As the world continues to feel the devastating effects of the Coronvirus, including the latest announcements by South Africa, Kenya, Gabon, Ghana, Namibia and Morocco that travel bans are to be effected, schools closed and large gatherings banned; the question that weighs heavily on many Africans’ minds is whether African countries can afford lockdowns?
Expressed differently, will the continent be able to employ this extreme measure with success to stem the Coronavirus tide?
To assist with some informed input, I looked at data of top 10 African countries by latest active Facebook users.
It is worth mentioning that I am approaching this topic specifically from a digital analytics point of view.
3 in 4 active Facebook users in Africa come from the top 10 countries. In addition, 2 in 4 Africans come from these top 10, out of a total of 55 countries (including the Western Sahara).
You can also read more about the top 10 African countries on Facebook by clicking on the RELATED POST button below.
Data points considered for this blog
I selected 4 data points extracted from the Global Digital 2020 Report to attempt to answer the question posed in the title of this blog, and they are:
- Literacy Rates;
- Internet Penetrations; and
- Mobile internet Speeds
It will become clear in the rest of this post why I selected the data points above.

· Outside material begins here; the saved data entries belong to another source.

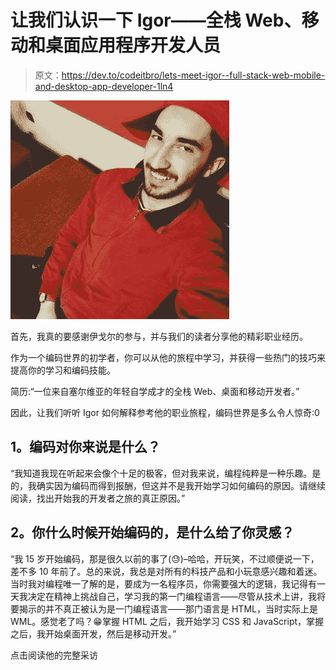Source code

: # 让我们认识一下 Igor——全栈 Web、移动和桌面应用程序开发人员

> 原文：<https://dev.to/codeitbro/lets-meet-igor--full-stack-web-mobile-and-desktop-app-developer-1ln4>

[![Igor - CodeItBro](img/6767d5a1cfff7f1f83550ecf0f95b7f0.png)](https://res.cloudinary.com/practicaldev/image/fetch/s--IxSTS2tW--/c_limit%2Cf_auto%2Cfl_progressive%2Cq_auto%2Cw_880/https://i0.wp.com/www.codeitbro.com/wp-content/uploads/2018/06/igorskyflyer.jpg%3F)

首先，我真的要感谢伊戈尔的参与，并与我们的读者分享他的精彩职业经历。

作为一个编码世界的初学者，你可以从他的旅程中学习，并获得一些热门的技巧来提高你的学习和编码技能。

简历:“一位来自塞尔维亚的年轻自学成才的全栈 Web、桌面和移动开发者。”

因此，让我们听听 Igor 如何解释参考他的职业旅程，编码世界是多么令人惊奇:0

## 1。编码对你来说是什么？

“我知道我现在听起来会像个十足的极客，但对我来说，编程纯粹是一种乐趣。是的，我确实因为编码而得到报酬，但这并不是我开始学习如何编码的原因。请继续阅读，找出开始我的开发者之旅的真正原因。”

## 2。你什么时候开始编码的，是什么给了你灵感？

“我 15 岁开始编码，那是很久以前的事了(😓)–哈哈，开玩笑，不过顺便说一下，差不多 10 年前了。总的来说，我总是对所有的科技产品和小玩意感兴趣和着迷。当时我对编程唯一了解的是，要成为一名程序员，你需要强大的逻辑，我记得有一天我决定在精神上挑战自己，学习我的第一门编程语言——尽管从技术上讲，我将要揭示的并不真正被认为是一门编程语言——那门语言是 HTML，当时实际上是 WML。感觉老了吗？😁掌握 HTML 之后，我开始学习 CSS 和 JavaScript，掌握之后，我开始桌面开发，然后是移动开发。”

点击阅读他的完整采访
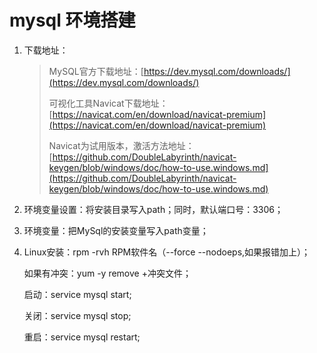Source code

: # mysql 环境搭建

1. 下载地址：

   > MySQL官方下载地址：[https://dev.mysql.com/downloads/](https://dev.mysql.com/downloads/)
   >
   > 可视化工具Navicat下载地址：[https://navicat.com/en/download/navicat-premium](https://navicat.com/en/download/navicat-premium)
   >
   > Navicat为试用版本，激活方法地址：[https://github.com/DoubleLabyrinth/navicat-keygen/blob/windows/doc/how-to-use.windows.md](https://github.com/DoubleLabyrinth/navicat-keygen/blob/windows/doc/how-to-use.windows.md)

2. 环境变量设置：将安装目录写入path；同时，默认端口号：3306；

3. 环境变量：把MySql的安装变量写入path变量；

4. Linux安装：rpm -rvh  RPM软件名（--force --nodoeps,如果报错加上）；

   如果有冲突：yum -y remove +冲突文件； 

   启动：service mysql start;

   关闭：service mysql stop;

   重启：service mysql restart;

   
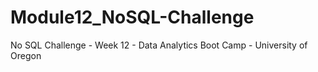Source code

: # Module12_NoSQL-Challenge
No SQL Challenge - Week 12 - Data Analytics Boot Camp - University of Oregon
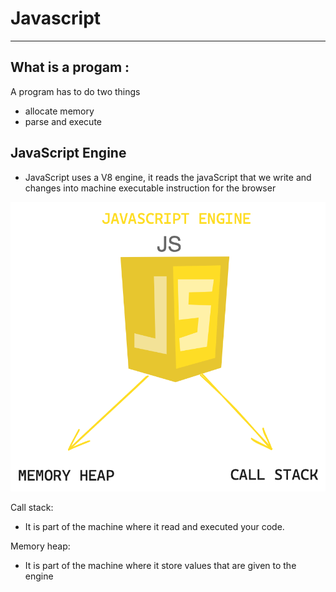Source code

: # Javascript

---

## What is a progam :

A program has to do two things

- allocate memory
- parse and execute

## JavaScript Engine

- JavaScript uses a V8 engine, it reads the javaScript that we write and changes into machine executable instruction for the browser

![View Design](assets/JsEngine.png)

Call stack:
- It is part of the machine where it read and executed your code.

Memory heap:
- It is part of the machine where it store values that are given to the engine
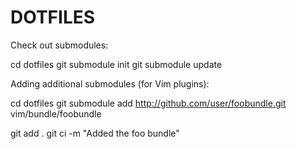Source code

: DOTFILES
========

Check out submodules:

cd dotfiles
git submodule init
git submodule update


Adding additional submodules (for Vim plugins):

cd dotfiles
git submodule add http://github.com/user/foobundle.git vim/bundle/foobundle

git add .
git ci -m "Added the foo bundle"

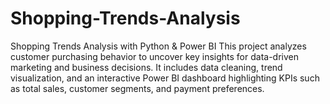 # Shopping-Trends-Analysis
Shopping Trends Analysis with Python &amp; Power BI  This project analyzes customer purchasing behavior to uncover key insights for data-driven marketing and business decisions. It includes data cleaning, trend visualization, and an interactive Power BI dashboard highlighting KPIs such as total sales, customer segments, and payment preferences.
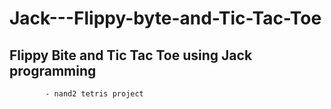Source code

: # Jack---Flippy-byte-and-Tic-Tac-Toe

## Flippy Bite and Tic Tac Toe using Jack programming 

            - nand2 tetris project

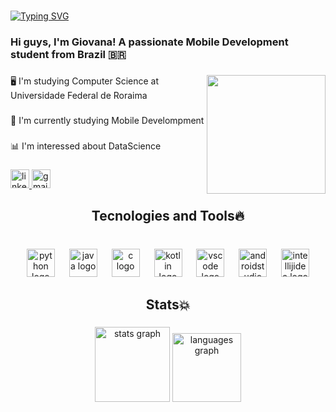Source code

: <br clear="both">

<a href="https://git.io/typing-svg"><img src="https://readme-typing-svg.demolab.com?font=Open+Sans&weight=500&size=32&duration=3000&pause=2000&color=2F97C1&center=true&vCenter=true&random=false&width=1000&height=70&lines=Hello+World%2C+welcome+%F0%9F%91%8B;A+little+about+me+%F0%9F%91%87" alt="Typing SVG" /></a>

###

<h3 align="left">Hi guys, I'm Giovana! A passionate Mobile Development student from Brazil 🇧🇷</h3>

###

<img align="right" height="190" src="](https://media.giphy.com/media/gh5cT7QyWRW6zElM53/giphy.gif)"  />

###

<p align="left">🖥️ I'm studying Computer Science at Universidade Federal de Roraima</p>

###

<p align="left">🌱 I'm currently studying Mobile Develompment</p>

###

<p align="left">📊 I'm interessed about DataScience</p>

###

<div align="left">
  <a href="https://www.linkedin.com/in/giovana-oliveira-396305295/" target="_blank">
    <img src="https://img.shields.io/static/v1?message=LinkedIn&logo=linkedin&label=&color=0077B5&logoColor=white&labelColor=&style=for-the-badge" height="30" alt="linkedin logo"  />
  </a>
  <a href="https://mail.google.com/mail/u/2/#inbox?compose=CllgCJfpKFTLFjJXdbSQXlgwtPKqMQpjLWsLlswcsrJgnbqBfbgcWZBZbrsdpdGmlTchJTqldPL" target="_blank">
    <img src="https://img.shields.io/static/v1?message=Gmail&logo=gmail&label=&color=D14836&logoColor=white&labelColor=&style=for-the-badge" height="30" alt="gmail logo"  />
  </a>
</div>

###

<h2 align="center">Tecnologies and Tools🔥</h2>

###

<br clear="both">

<div align="center">
  <img src="https://skillicons.dev/icons?i=py" height="45" alt="python logo"  />
  <img width="15" />
  <img src="https://skillicons.dev/icons?i=java" height="45" alt="java logo"  />
  <img width="15" />
  <img src="https://skillicons.dev/icons?i=c" height="45" alt="c logo"  />
  <img width="15" />
  <img src="https://skillicons.dev/icons?i=kotlin" height="45" alt="kotlin logo"  />
  <img width="15" />
  <img src="https://skillicons.dev/icons?i=vscode" height="45" alt="vscode logo"  />
  <img width="15" />
  <img src="https://skillicons.dev/icons?i=androidstudio" height="45" alt="androidstudio logo"  />
  <img width="15" />
  <img src="https://skillicons.dev/icons?i=idea" height="45" alt="intellijidea logo"  />
</div>

###

<h2 align="center">Stats💥</h2>

###

<div align="center">
  <img src="https://github-readme-stats.vercel.app/api?username=giovanayuu&hide_title=false&hide_rank=false&show_icons=true&include_all_commits=true&count_private=true&disable_animations=false&theme=blue-green&locale=en&hide_border=true&order=1" height="120" alt="stats graph"  />
  <img src="https://github-readme-stats.vercel.app/api/top-langs?username=giovanayuu&locale=en&hide_title=false&layout=compact&card_width=320&langs_count=10&theme=blue-green&hide_border=true&order=2" height="110" alt="languages graph"  />
</div>

###
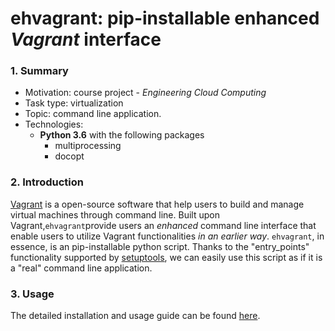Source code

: # ehvagrant: pip-installable enhanced *Vagrant* interface

### 1. Summary

- Motivation: course project - *Engineering Cloud Computing*
- Task type: virtualization
- Topic: command line application. 
- Technologies: 
  - **Python 3.6** with the following packages
    - multiprocessing
    - docopt

### 2. Introduction

[Vagrant](https://www.vagrantup.com/) is a open-source software that help users to build and manage virtual machines through command line. Built upon Vagrant,`ehvagrant`provide users an *enhanced* command line interface that enable users to utilize Vagrant functionalities *in an earlier way*. `ehvagrant`, in essence, is an pip-installable python script. Thanks to the "entry_points" functionality supported by [setuptools](https://github.com/pypa/setuptools), we can easily use this script as if it is a "real" command line application. 

### 3. Usage

The detailed installation and usage guide can be found [here](https://github.com/kimballXD/ehvagrant).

Urbanisation can improve the ability of citizens to access health information and facilities quicker. But it is a double-edged sword.
Common practice has been that the closer people are to cities and major towns the easier it is to access amenities including health facilities. This partly explains the high urbanisation trend that Africa experiences.
Here is a graph that shows the extent of urbanisation of Africa’s top 10 countries:
The global urbanisation average is 55%. Ethiopia, Kenya and Egypt are below this average.
However, the downside of urbanisation is the health hazard that comes with the overcrowding challenges resulting from inevitable unplanned urbanisation in many of Africa’s cities including Lagos – the continent’s largest city of more than 20 million people, Cairo, Nairobi and Johannesburg.
Given the need for social distancing that is helpful for minimising the spread of Coronavirus, overcrowding is certainly going to pose a health risk for many of the continent’s cities.
Literacy is key to ensuring that disseminated written messages can be read and shared widely
I looked at both overall literacy and that of females. In Africa’s case where patriarchy is still entrenched in many societies, women tend to be the gender that gets burdened with looking after sick family members, more so than the men.
Here is a graph that shows literacy rates of Africa’s top 10 countries:
One of the biggest challenges related to Coronavirus has been the dissemination of misinformation.
Misinformation thrives in circumstances where literacy levels are lower. In this case, Health authorities in Ethiopia and Nigeria may battle to seed correct information effectively through the social channels, especially online.
Internet penetrations can play an important role in the wide distribution of correct Coronavirus information
This is provided that there is access.
Here are internet access stats of Africa’s top 10 countries by Facebook users:
Of the top 10 African countries, it appears that Ethiopia may not be able to effectively leverage online media for wide distribution of Coronavirus messages due to low internet penetration.
High mobile internet speeds enhance quick and wide distribution of Coronavirus content that includes animated videos and infographs
According to allconnect, a good internet speed is minimum of 25 mbps. ‘These speeds will support most online activity, such as HD streaming, online gaming, web browsing and downloading music.’
In all the top 10 African countries, access to the internet using mobile phones is in the high 90%.
The average global mobile internet speed is 32 Mbps.
The graph below shows the mobile internet speeds of the top African countries.
Referring to allconnect’s note about the minimum decent mobile internet speed of 25 mbps, only 3 of the top 10 countries meet this requirement.
The implication? Many of the Coronavirus messages that are communicated using video and infographics are not reaching the intended consumers due to slow mobile internet speeds.
Back to the question: can African countries afford lockdowns?
Read individually and jointly, the 4 data points above give pointers about the ability of African countries, using the top 10 by active Facebook users as a proxy, to handle the lockdowns that seem to be one of the most effective ways to arrest the fast spread of the Coronavirus.
Based on the analysis in this blog, indications are that this extreme measure that was successfully executed by China, and is currently being tried by Iran, Italy, Spain and France; is going to be a massive challenge for a sizable number of African countries.